* **REQUIREMENT**: For the entries that follow, restate word for word the line containing "Image 1: First", the line containing "Image 2: First", and every line that lies between them.

* **PROVIDED INFORMATION**:

________________________

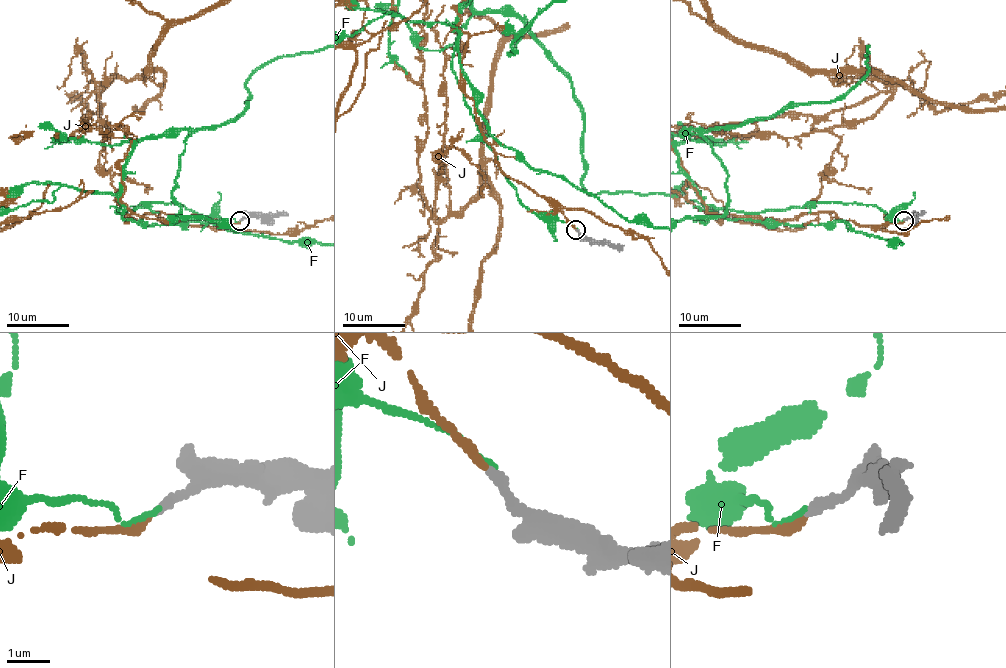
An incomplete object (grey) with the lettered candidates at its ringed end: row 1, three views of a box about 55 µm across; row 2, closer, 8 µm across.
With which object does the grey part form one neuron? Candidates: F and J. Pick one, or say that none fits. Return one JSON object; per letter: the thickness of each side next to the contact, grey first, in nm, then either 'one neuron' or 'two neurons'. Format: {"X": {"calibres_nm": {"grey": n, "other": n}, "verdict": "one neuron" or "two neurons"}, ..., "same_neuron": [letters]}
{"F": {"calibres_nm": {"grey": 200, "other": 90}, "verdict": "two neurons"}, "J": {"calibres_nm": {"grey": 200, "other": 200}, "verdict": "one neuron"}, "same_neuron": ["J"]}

________________________

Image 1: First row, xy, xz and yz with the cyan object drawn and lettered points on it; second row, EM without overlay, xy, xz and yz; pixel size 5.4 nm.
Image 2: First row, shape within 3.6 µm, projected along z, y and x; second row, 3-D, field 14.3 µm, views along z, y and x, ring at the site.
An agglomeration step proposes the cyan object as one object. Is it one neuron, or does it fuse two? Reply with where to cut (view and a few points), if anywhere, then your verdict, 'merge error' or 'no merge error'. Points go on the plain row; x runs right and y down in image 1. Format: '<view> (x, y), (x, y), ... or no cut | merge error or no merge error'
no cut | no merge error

________________________

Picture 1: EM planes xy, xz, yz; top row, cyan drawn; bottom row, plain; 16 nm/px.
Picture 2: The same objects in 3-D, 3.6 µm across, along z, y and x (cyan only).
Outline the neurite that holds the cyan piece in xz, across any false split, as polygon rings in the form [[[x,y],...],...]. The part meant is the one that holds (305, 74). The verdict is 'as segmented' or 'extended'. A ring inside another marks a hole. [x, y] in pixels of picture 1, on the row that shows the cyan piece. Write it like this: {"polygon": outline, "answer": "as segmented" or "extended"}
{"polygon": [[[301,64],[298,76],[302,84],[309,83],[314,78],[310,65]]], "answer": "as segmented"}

________________________

* **REPLY TO THE TASK**:
Image 1: First row, xy, xz and yz with the cyan object drawn and lettered points on it; second row, EM without overlay, xy, xz and yz; pixel size 5.4 nm.
Image 2: First row, shape within 3.6 µm, projected along z, y and x; second row, 3-D, field 14.3 µm, views along z, y and x, ring at the site.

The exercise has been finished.